Ref T8788. Allow querying for files by name. This currently only performs exact string matching. In the future, it would be nice to support partial string matching.
Details
- Reviewers
epriestley - Group Reviewers
Blessed Reviewers - Maniphest Tasks
- T8788: Allow querying for files by name
Search for a bunch of files by name.
Diff Detail
- Repository
- rP Phabricator
- Branch
- master
- Lint
Lint Passed - Unit
Tests Passed - Build Status
Buildable 8648 Build 10017: Run Core Tests Build 10016: arc lint + arc unit
Event Timeline
I don't want to bring this upstream because it doesn't scale and the utility seems very marginal to me.
This install has a small amount of data (~1M files) but %...% queries take ~150-200ms to execute. I'm not immediately sure what the best strategy for providing these kinds of queries is, but I strongly suspect that just issuing LIKE against string columns in main tables isn't it. Some possibilities include:
- Maybe we can reduce the cost of the scan by pulling the data into a separate <id, string> table with just the data we want to LIKE?

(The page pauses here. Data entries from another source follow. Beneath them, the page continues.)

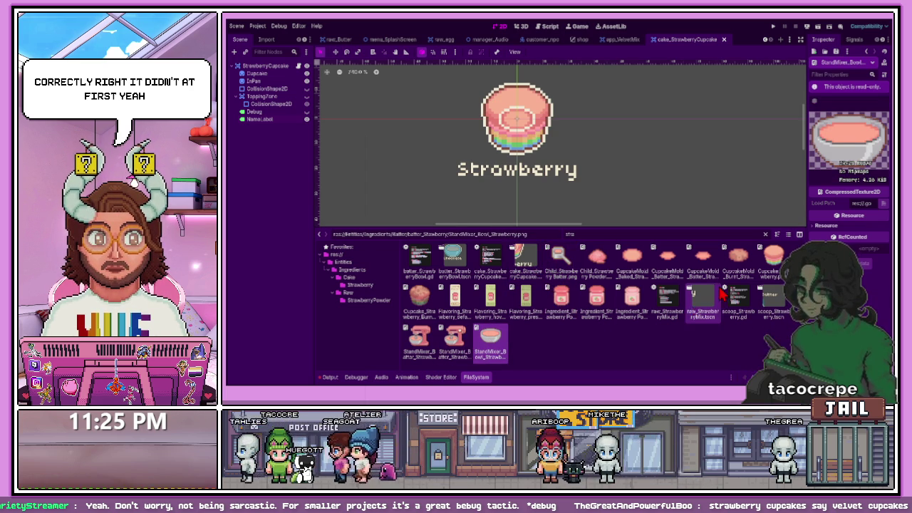
Open batter_StrawberryBowl.tscn and change its name label from Chocolate to Strawberry
{"action": "double_click", "coordinate": [454, 258]}
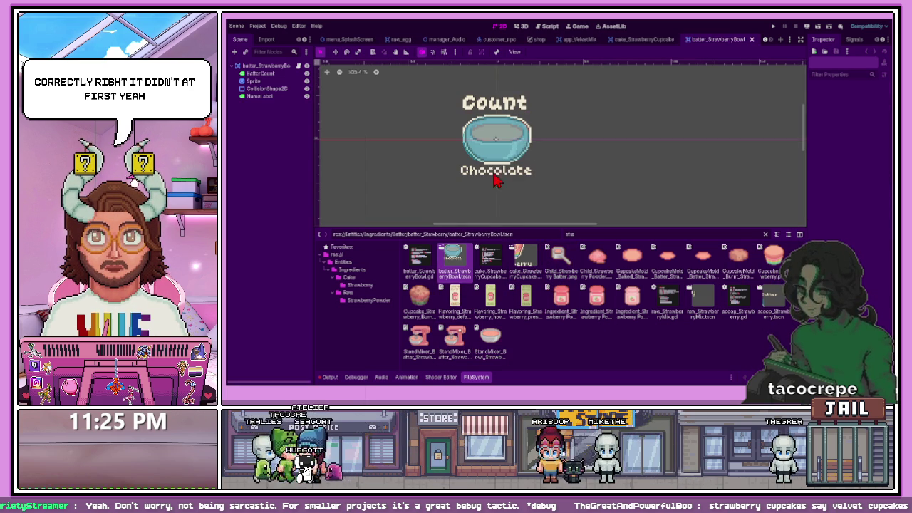
{"action": "left_click", "coordinate": [494, 176]}
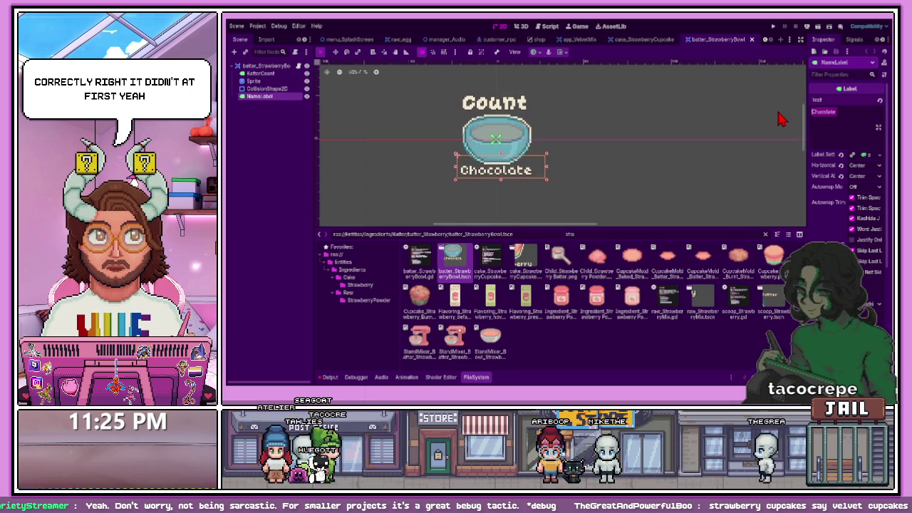
{"action": "key", "text": "BackSpace"}
{"action": "type", "text": "Strawbe"}
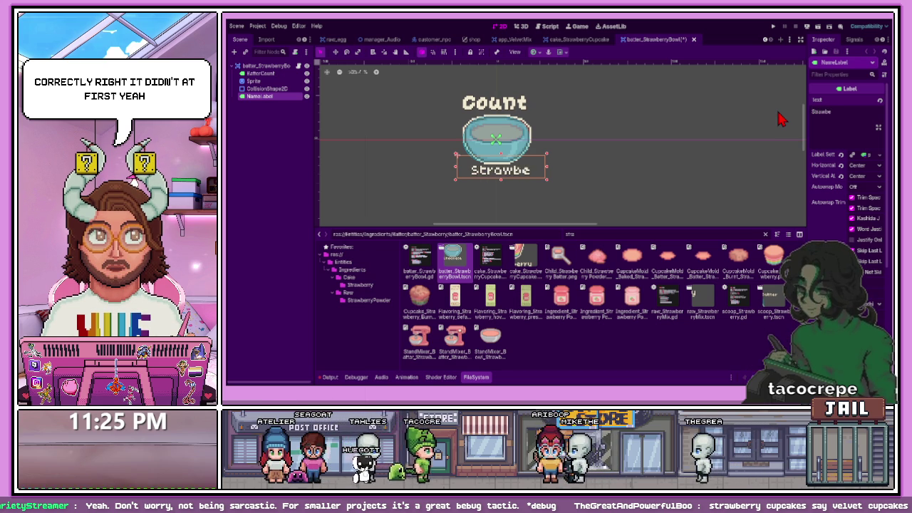
{"action": "type", "text": "rry"}
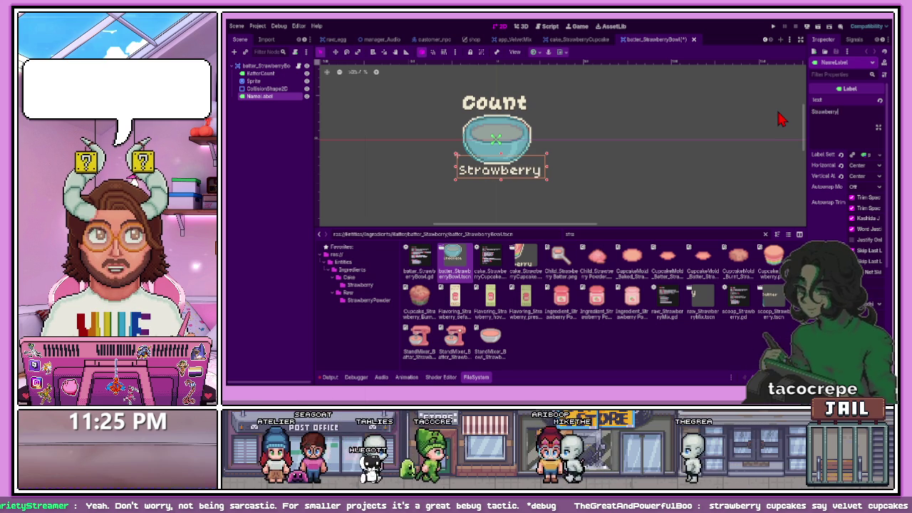
Save the bowl scene and filter the FileSystem for 'khad'
{"action": "scroll", "coordinate": [511, 191], "scroll_direction": "up", "scroll_amount": 5}
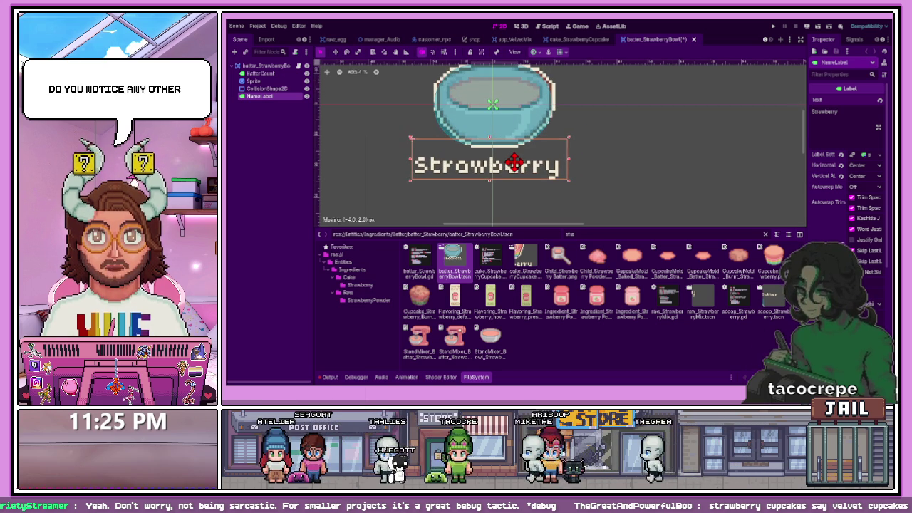
{"action": "key", "text": "ctrl+s"}
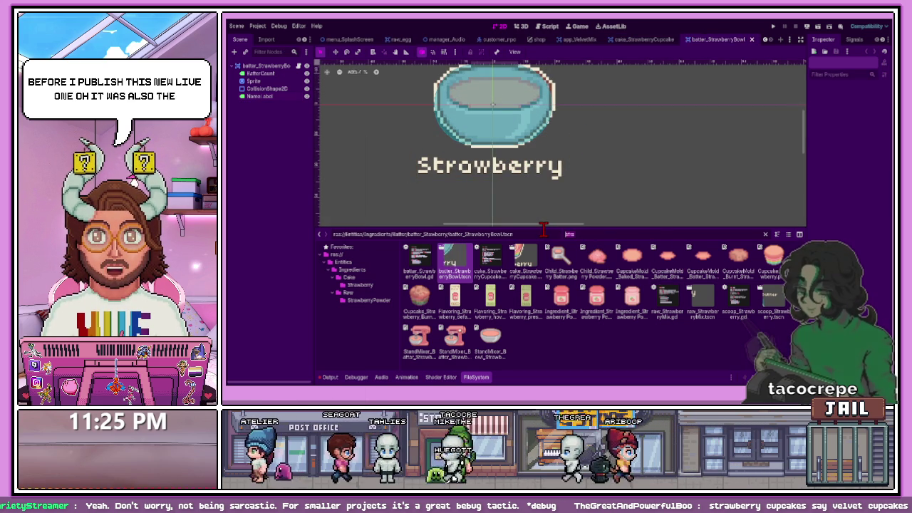
{"action": "key", "text": "BackSpace"}
{"action": "key", "text": "BackSpace"}
{"action": "key", "text": "BackSpace"}
{"action": "type", "text": "khad"}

- Build an index in MySQL (token/digraph/trigraph?).
- Build an index in the SearchEngine (but JOINs are hard?).
- Build some other sort of dedicated index.
I'd like to assess approaches, then implement support for a standard approach here before proceeding (e.g., a way to tag columns for submission to a separate LIKE index on DAO objects).

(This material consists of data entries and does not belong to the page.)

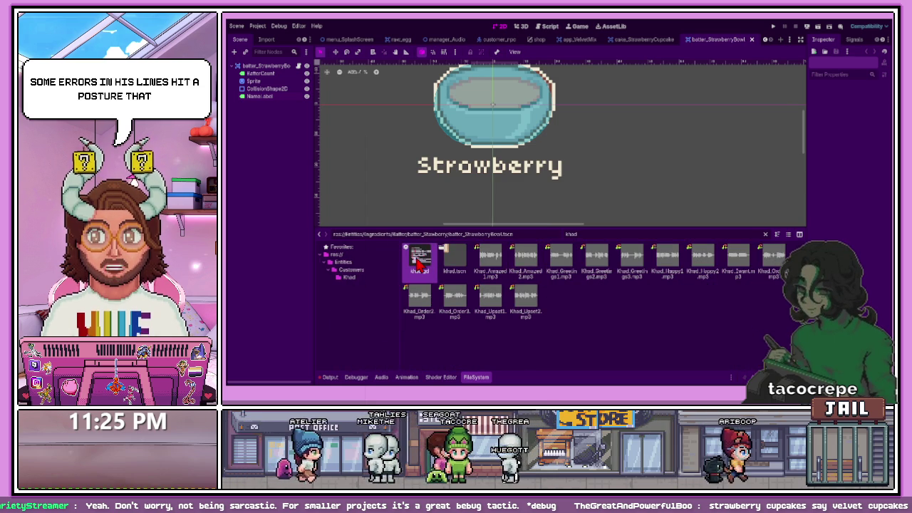
Open khad.gd and khad.tscn and widen the Inspector to read Khad's dialogue lines
{"action": "double_click", "coordinate": [420, 258]}
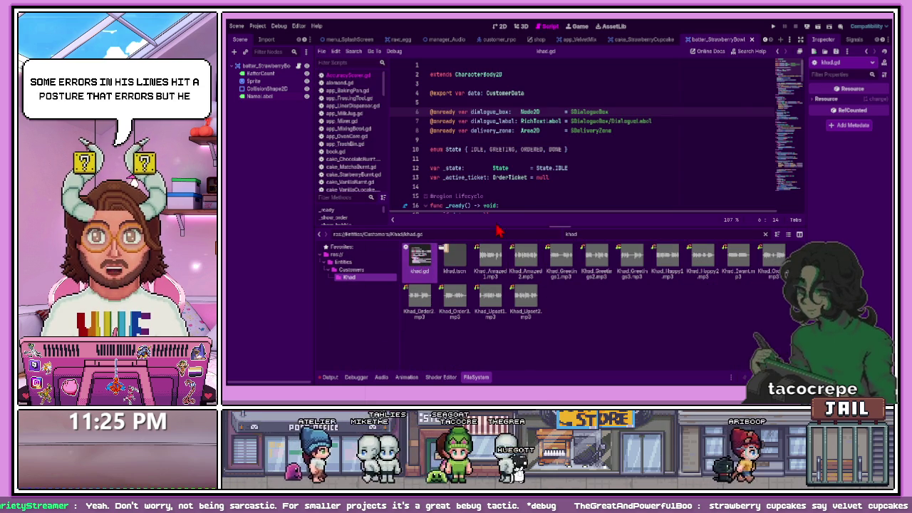
{"action": "double_click", "coordinate": [454, 265]}
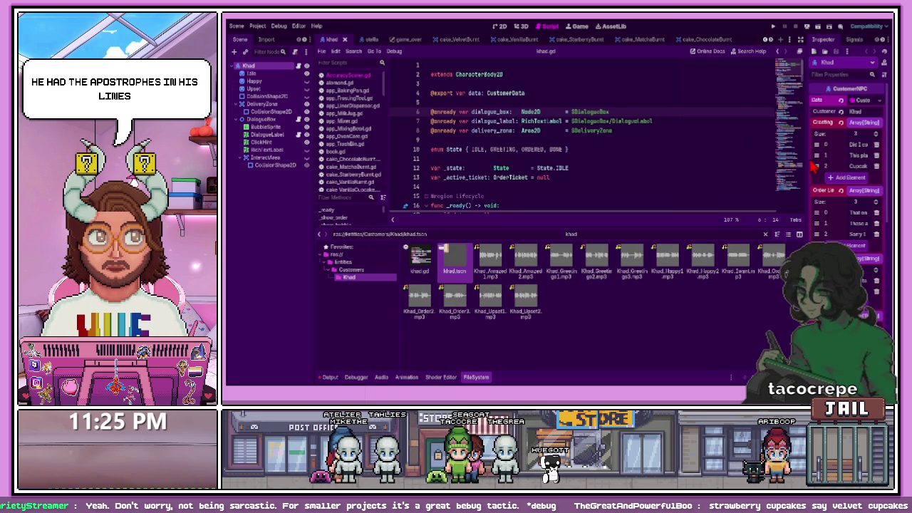
{"action": "left_click_drag", "start_coordinate": [804, 157], "coordinate": [508, 166]}
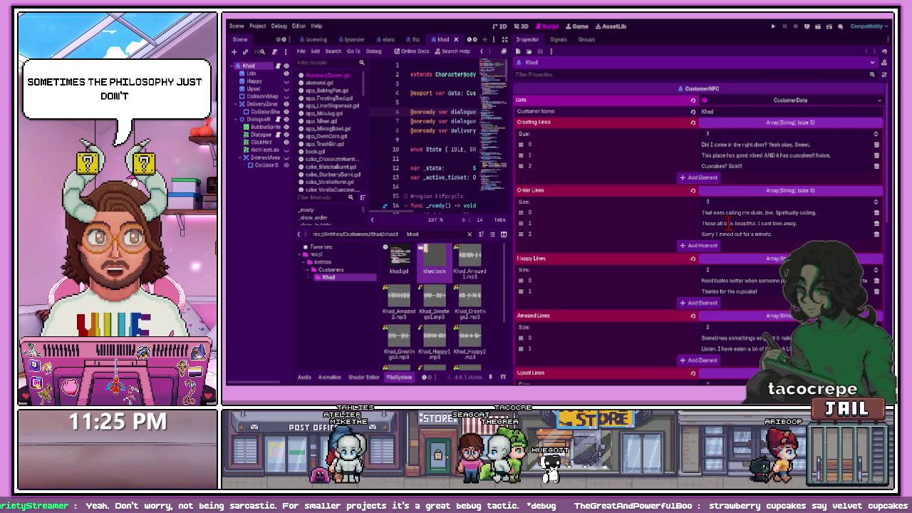
{"action": "scroll", "coordinate": [746, 214], "scroll_direction": "down", "scroll_amount": 5}
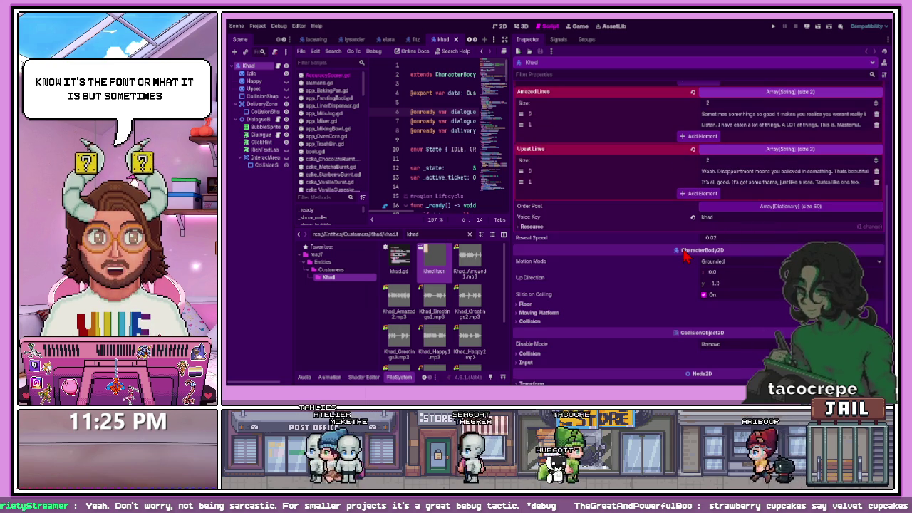
Remove the apostrophe from Khad's second Upset line, save, and switch to the browser
{"action": "left_click", "coordinate": [703, 182]}
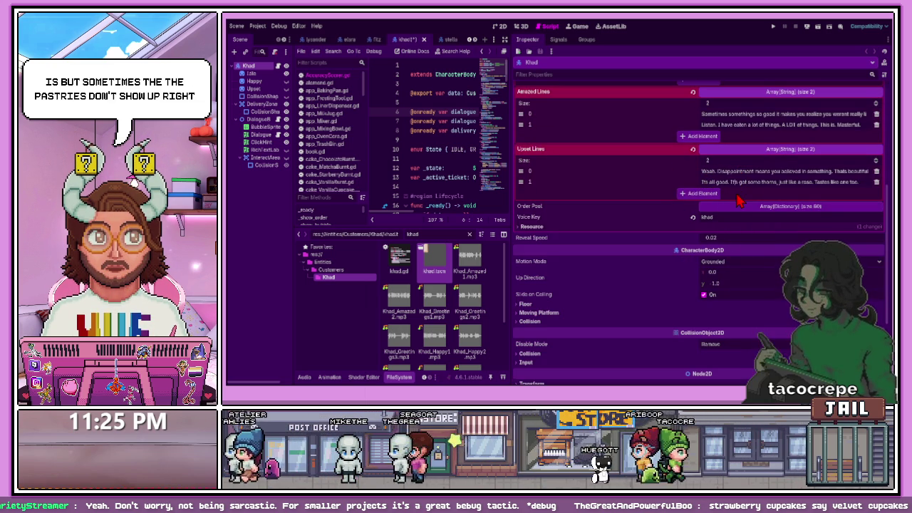
{"action": "key", "text": "ctrl+s"}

This implementation is also problematic: if a user searches for % or _, the character will be interpreted literally. See this recent post on the GitHub engineering blog:
http://githubengineering.com/like-injection/
Use the %~ (LIKE substring), %> (LIKE prefix) and %< (LIKE suffix) conversions to safely escape a LIKE clause in qsprintf(), not %s.
src/applications/files/query/PhabricatorFileSearchEngine.php | ||
---|---|---|
54 | Loose check prevents searching for "0". |
This can be built with proper substring matching using Ngrams now (see D14846 for the implementation) but I'd like to give it some time to settle first because it requires reindexing all files and installs may get grumpy if they have to do that multiple times.
T9979 has more discussion. There are People and Projects implementations of Ngrams forthcoming to swap typeahead stuff over to it, and those might provide better examples (and work out some of the kinks).